LISTED ENTRIES

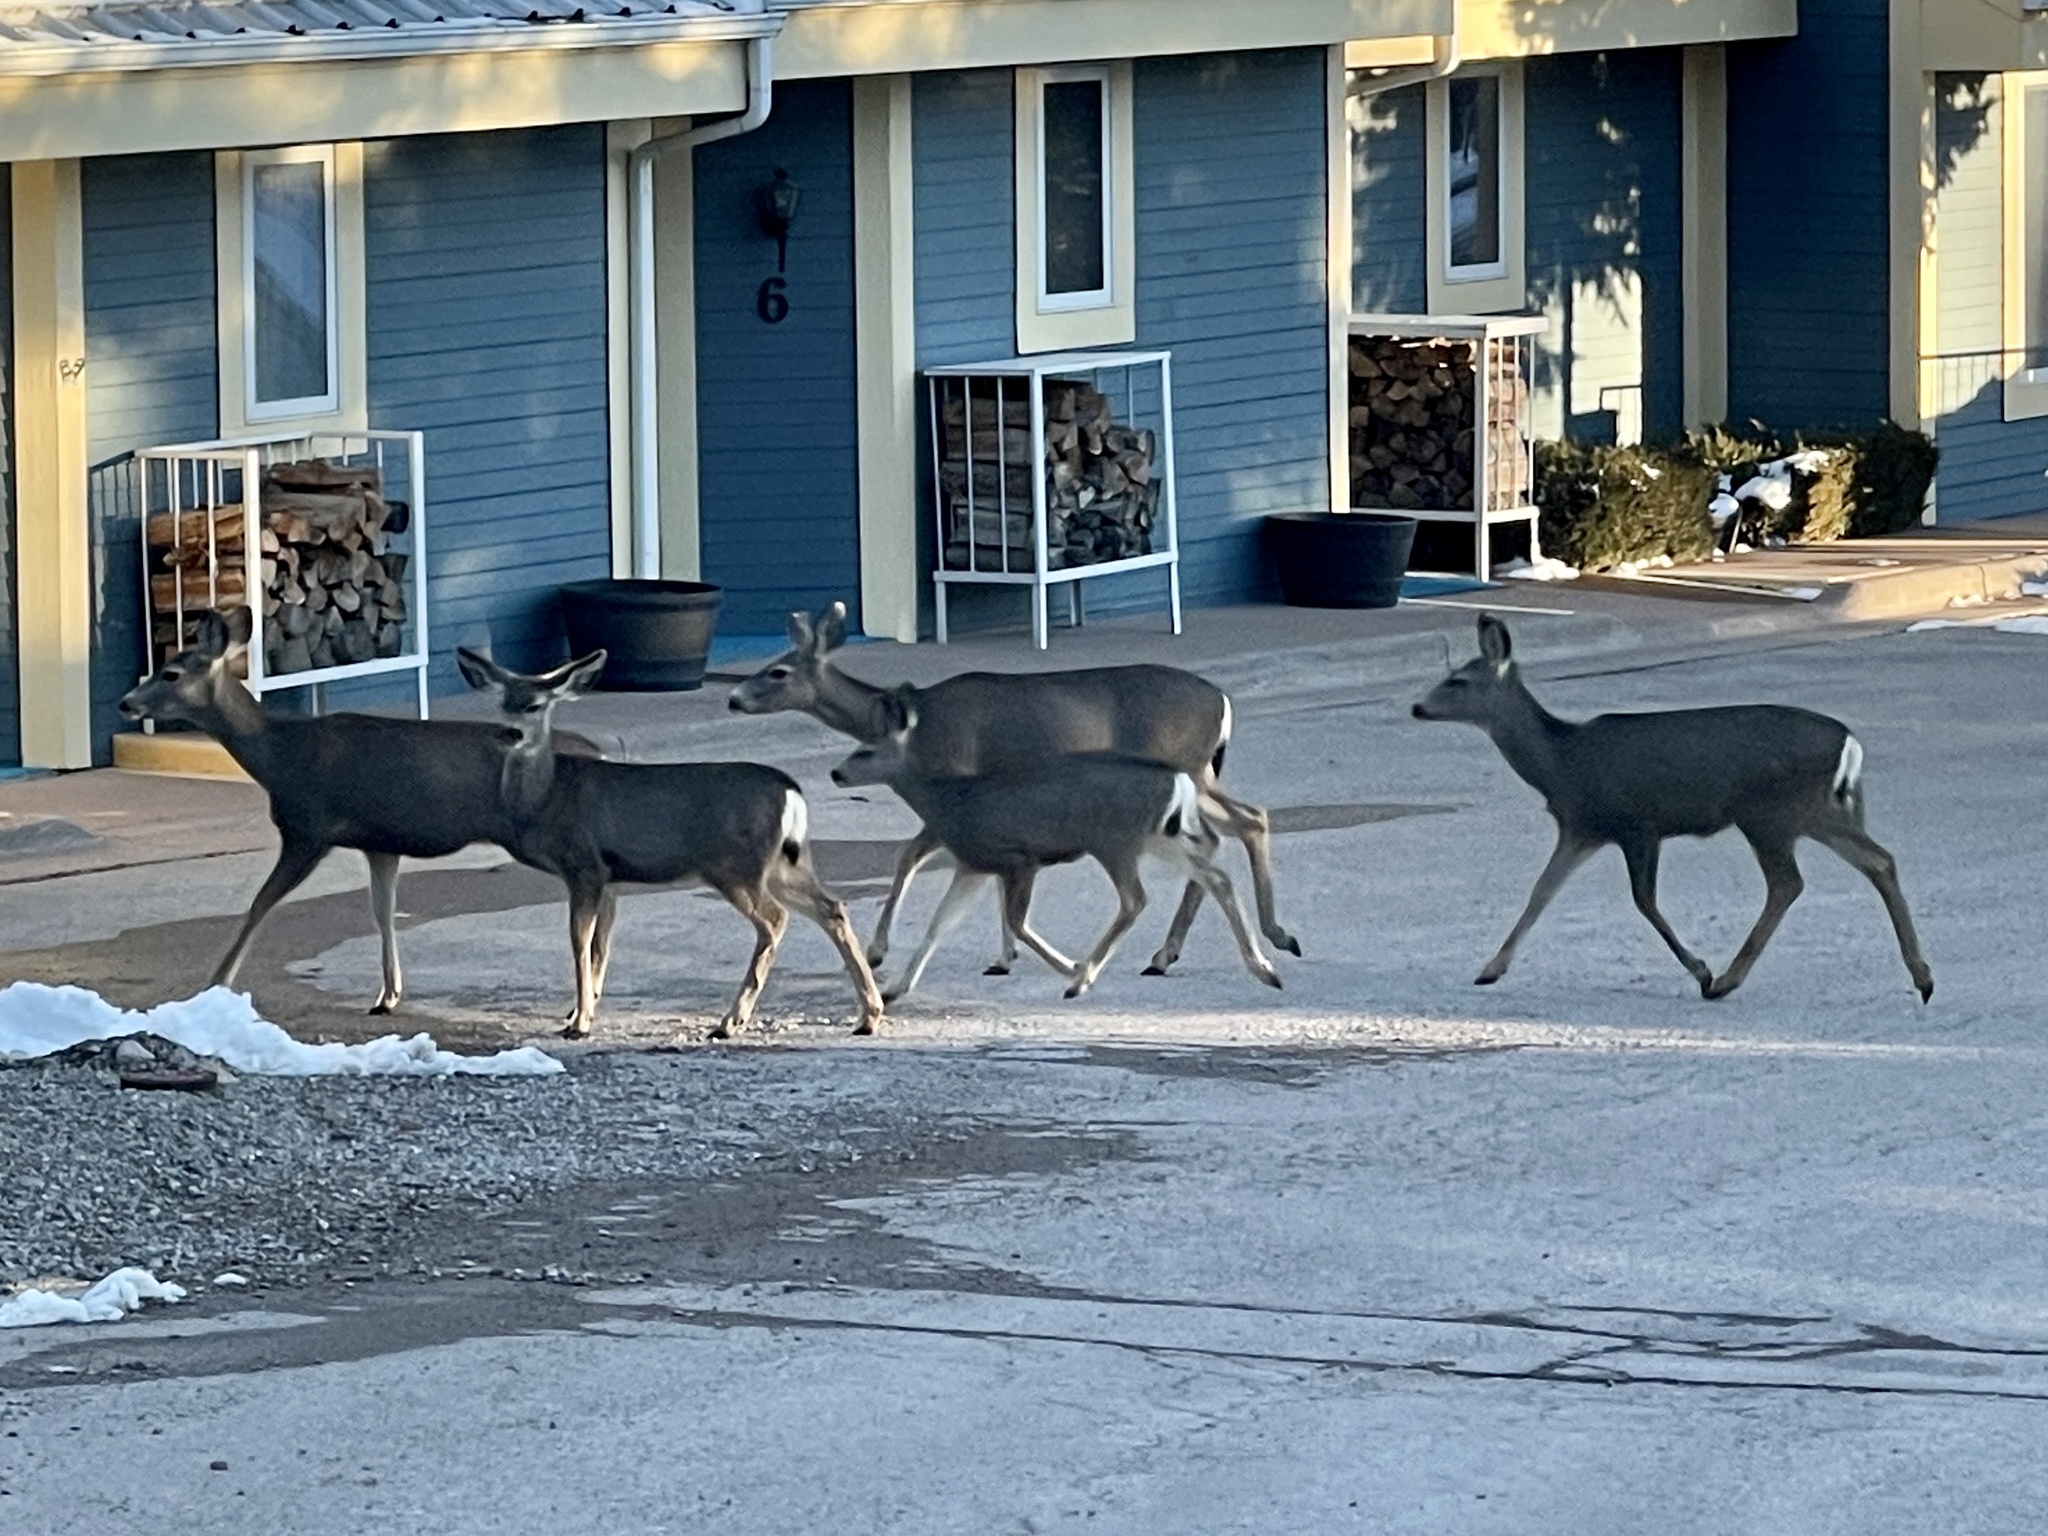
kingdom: Animalia
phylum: Chordata
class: Mammalia
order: Artiodactyla
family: Cervidae
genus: Odocoileus
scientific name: Odocoileus hemionus
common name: Mule deer
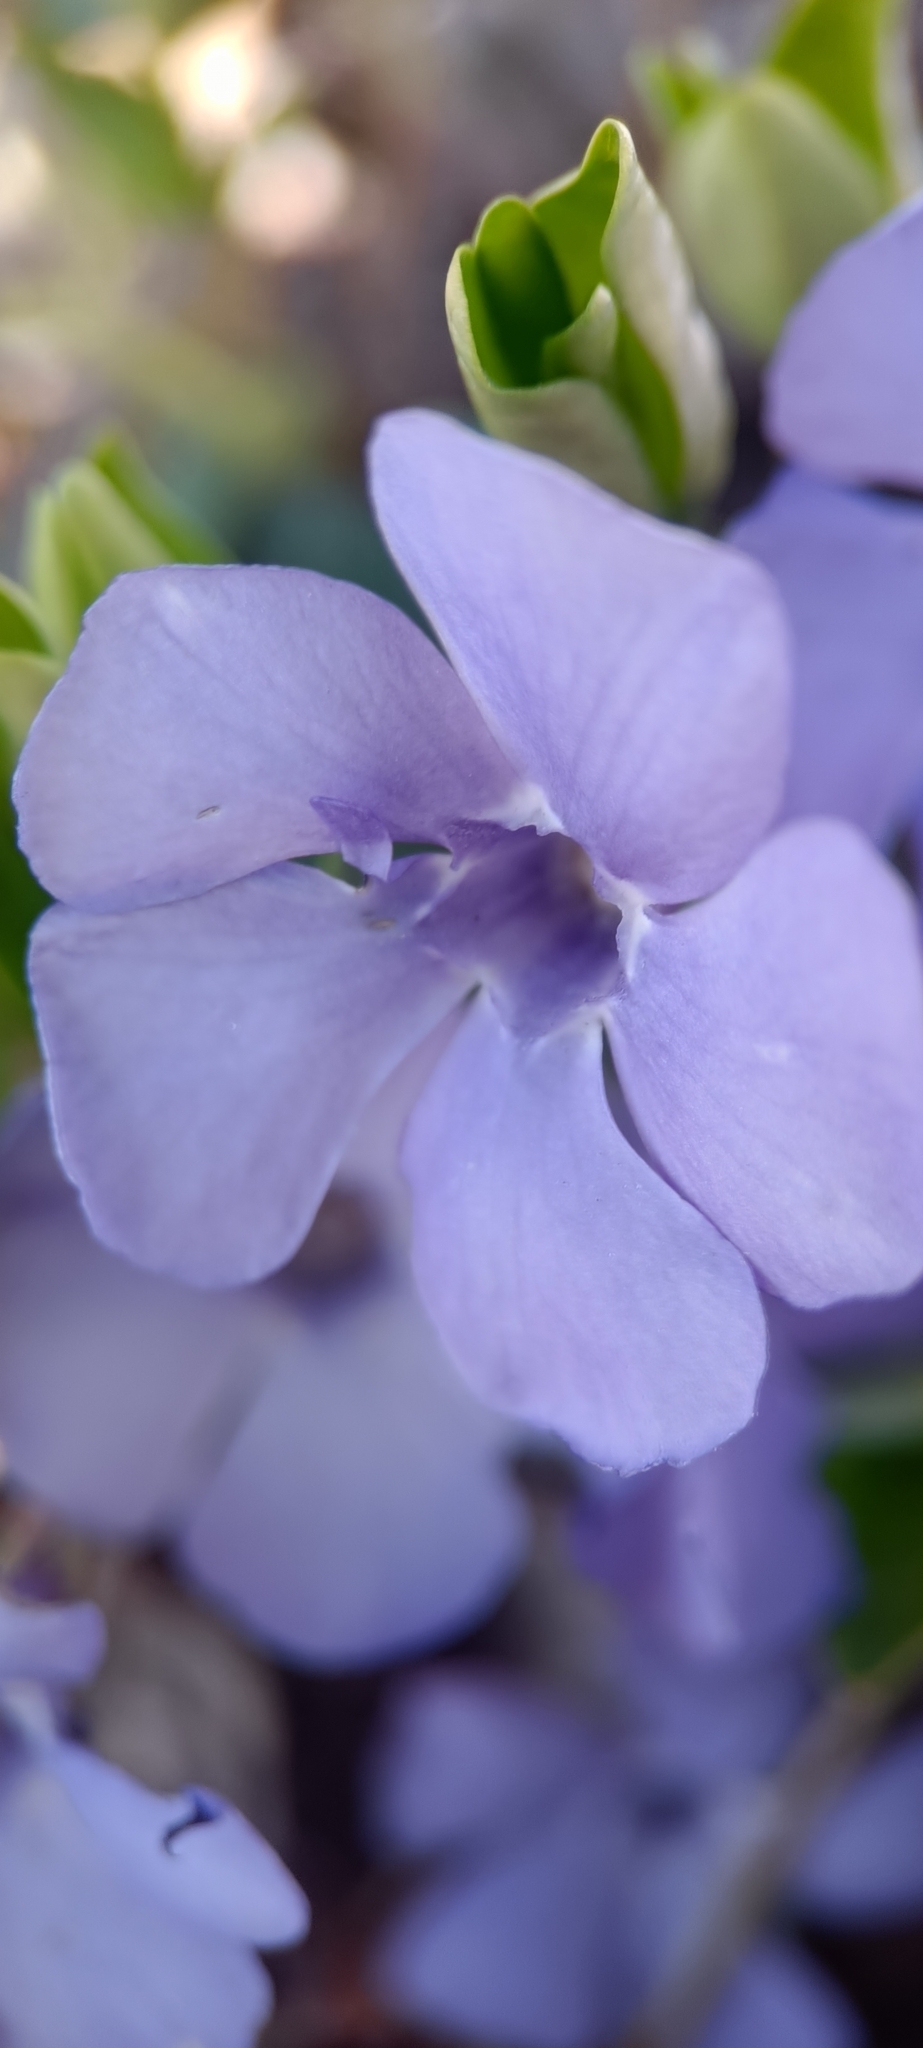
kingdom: Plantae
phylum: Tracheophyta
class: Magnoliopsida
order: Gentianales
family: Apocynaceae
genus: Vinca
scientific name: Vinca minor
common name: Lesser periwinkle
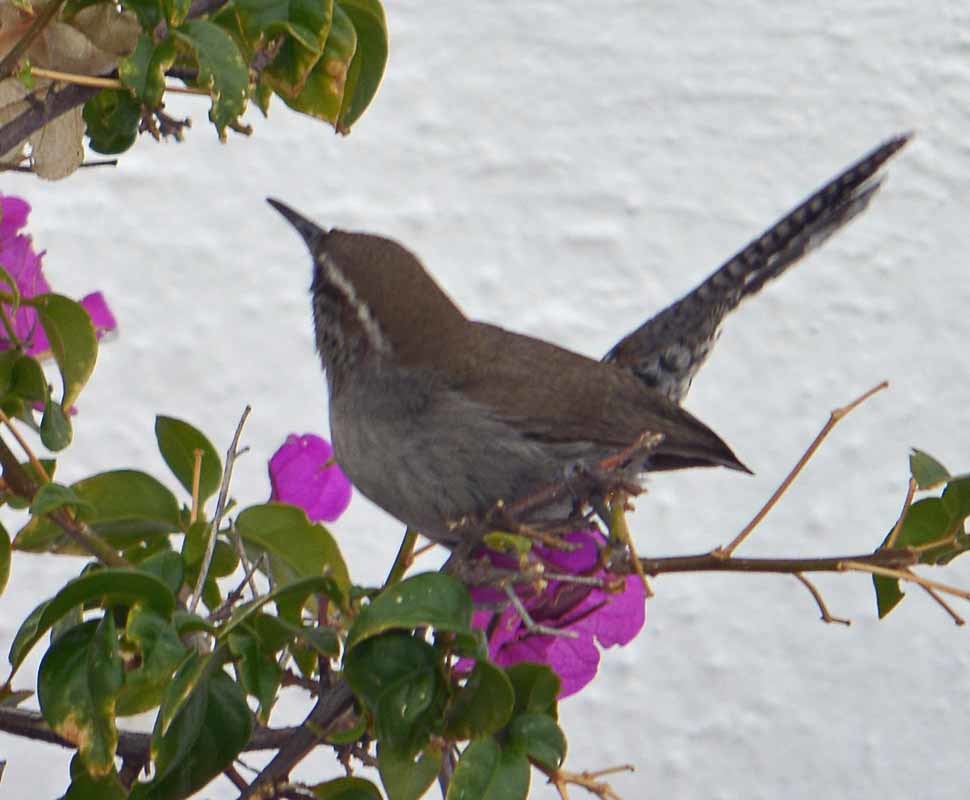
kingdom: Animalia
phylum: Chordata
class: Aves
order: Passeriformes
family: Troglodytidae
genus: Thryomanes
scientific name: Thryomanes bewickii
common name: Bewick's wren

GOAL OF THE EXERCISE
Render every line of the records above as a Markdown table with the columns "No." and "Entry", where "No." holds a running row number and "Entry" holds the line itself. Skip any blank lines, and leave the pictures out of the table.

EXPECTED ANSWER
| No. | Entry |
|---|---|
| 1 | kingdom: Animalia |
| 2 | phylum: Chordata |
| 3 | class: Mammalia |
| 4 | order: Artiodactyla |
| 5 | family: Cervidae |
| 6 | genus: Odocoileus |
| 7 | scientific name: Odocoileus hemionus |
| 8 | common name: Mule deer |
| 9 | kingdom: Plantae |
| 10 | phylum: Tracheophyta |
| 11 | class: Magnoliopsida |
| 12 | order: Gentianales |
| 13 | family: Apocynaceae |
| 14 | genus: Vinca |
| 15 | scientific name: Vinca minor |
| 16 | common name: Lesser periwinkle |
| 17 | kingdom: Animalia |
| 18 | phylum: Chordata |
| 19 | class: Aves |
| 20 | order: Passeriformes |
| 21 | family: Troglodytidae |
| 22 | genus: Thryomanes |
| 23 | scientific name: Thryomanes bewickii |
| 24 | common name: Bewick's wren |